Diese Seite ist Teil einer Materialiensammlung zum Bildungsplan 2004: Grundlagen der Kompetenzorientierung. Bitte beachten Sie, dass der Bildungsplan fortgeschrieben wurde.


Didaktische Hinweise zu Mat. 5.6:

  • Dieses Arbeitsblatt wird eher zur Vertiefung als der Erarbeitung der Intertextualität in „Agnes“ nützlich sein. Es kann entweder nach den anderen Materialien in diesem Baustein (oder nach den Materialien zur Postmoderne) eingesetzt oder zur Vertiefung im differenzierenden Unterricht bereitgestellt werden.
  • Peter Stamms Roman lässt sich fast durchweg genau verorten: Fast alle Schauplätze in Chicago existieren tatsächlich und lassen sich auch im Internet auffinden (z.B. per Google Maps, Mapquest) und anschauen (per Bildersuche und vor allem per Google Streetview). So ließe sich ein Stadtplan ‚Peter Stamms Chicago’ erstellen. Übrigens sind fast alle wesentlichen Schauplätze nur wenige hundert Meter voneinander entfernt. Diese Eigenschaft des Romans zu nutzen, bedeutet, ihn als Gegenwartsroman bewusst und erfahrbar zu machen und auch für die Motivation zu nutzen. Dabei darf aber nicht vergessen werden, dass Stamm Geschehen und Schauplätze fiktionalisiert.
  • Möglich ist es, die Lernenden selbst wesentliche Schauplätze sammeln und finden zu lassen, z.B. im Rahmen eines Lese-Auftrags vor der ersten Lektüre.
  • Das Foto, das die Bibliothek eingekeilt zeigt zwischen anderen Gebäuden und den Hochbahngleisen, kann zum Einstieg eingesetzt werden. Dann bietet es sich an, am Ende wieder darauf zurückzukommen und die neu gewonnenen Erkenntnisse auf diese Weise zu reflektieren.
  • Lösung zur Zuordnungs-Aufgabe [1] (alle Fotos, soweit nicht anders nachgewiesen: Fotos 2, 4 und 5: Chicago Public Library
    • Foto 1: Chicago Board of Trade Building
    • Foto 3: Monadnock Building
    • Foto 6: The Rookery

Inhaltliche Hinweise zu Mat. 5.6:
Mehrere Gebäude in Chicago sind im Roman genannt. Keines von ihnen wird sehr detailliert beschrieben, doch sind zwei von ihnen (Chicago Public Library und Doral Plaza) sind wichtige Schauplätze und alle sind von architektonischem Rang, wenn nicht sogar berühmt (v.a. der Sears Tower / Willis Tower). Als Schauplatz seiner Liebesgeschichte erscheinen die Gebäude – und überhaupt die für ihre Wolkenkratzer berühmte Innenstadt Chicagos – ganz bewusst gewählt.

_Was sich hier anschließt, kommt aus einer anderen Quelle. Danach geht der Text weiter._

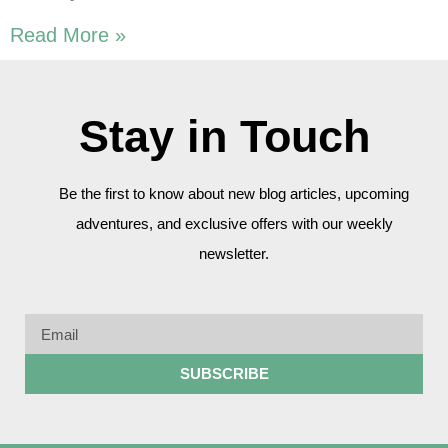
Read More »
Stay in Touch
Be the first to know about new blog articles, upcoming
adventures, and exclusive offers with our weekly
newsletter.
SUBSCRIBE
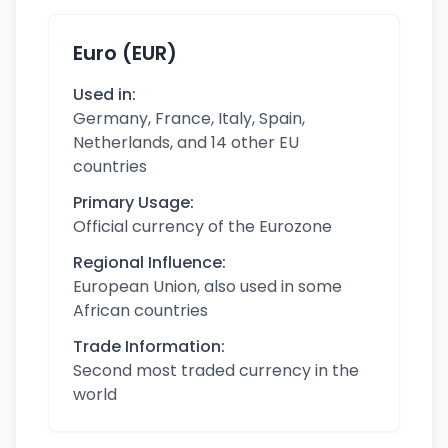
Euro (EUR)
Used in:
Germany, France, Italy, Spain,
Netherlands, and 14 other EU
countries
Primary Usage:
Official currency of the Eurozone
Regional Influence:
European Union, also used in some
African countries
Trade Information:
Second most traded currency in the
world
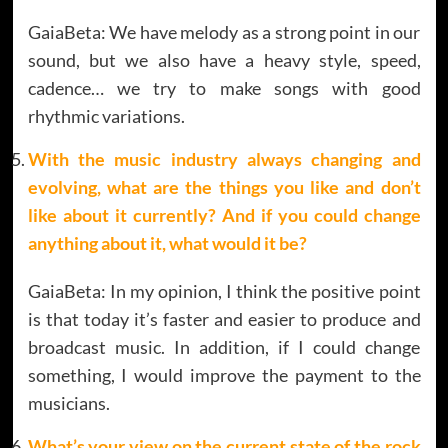
GaiaBeta: We have melody as a strong point in our
sound, but we also have a heavy style, speed,
cadence… we try to make songs with good
rhythmic variations.
With the music industry always changing and
evolving, what are the things you like and don’t
like about it currently? And if you could change
anything about it, what would it be?
GaiaBeta: In my opinion, I think the positive point
is that today it’s faster and easier to produce and
broadcast music. In addition, if I could change
something, I would improve the payment to the
musicians.
What’s your view on the current state of the rock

Chicagos Bedeutung für die moderne Architektur geht darauf zurück, dass die gesamte Innenstadt Chicagos 1871 abgebrannt war. Beim Wiederaufbau entstanden zahlreiche wegweisende Gebäude, an die spätere Architekten wiederum mit ihren Bauwerken anknüpfen.

Wie in keiner anderen Stadt der Welt lässt sich daher in Chicago sehen, wie sich technische Entwicklungen und ästhetische Vorlieben in der Architektur niederschlugen. Hochhäuser wurden im 19. Jahrhundert meist über die Außenmauern abgestützt. Diese mussten, um die Last der Stockwerke halten zu können, sehr dick gebaut sein. Häufig sind die Wände der unteren Stockwerke noch dicker als die der übrigen, da sie ja die größte Last tragen. Es waren nur kleine Fenster möglich, die Zahl der Stockwerke war noch begrenzt.

Ende des 19. Jahrhunderts schufen Ingenieure mit dem Stahlbau die Zukunft des Wolkenkratzers: Die Gebäude erhalten ihre Stabilität nun nicht mehr von außen, sondern von innen durch ein Stahlskelett. Damit sind theoretisch Bauwerke in beliebiger Höhe möglich. Die Außenmauern haben keine stützende Funktion mehr und dienen vornehmlich als Fassade. So kommt es, dass die meisten der Wolkenkratzer des 19. Jahrhunderts Glasfassaden haben.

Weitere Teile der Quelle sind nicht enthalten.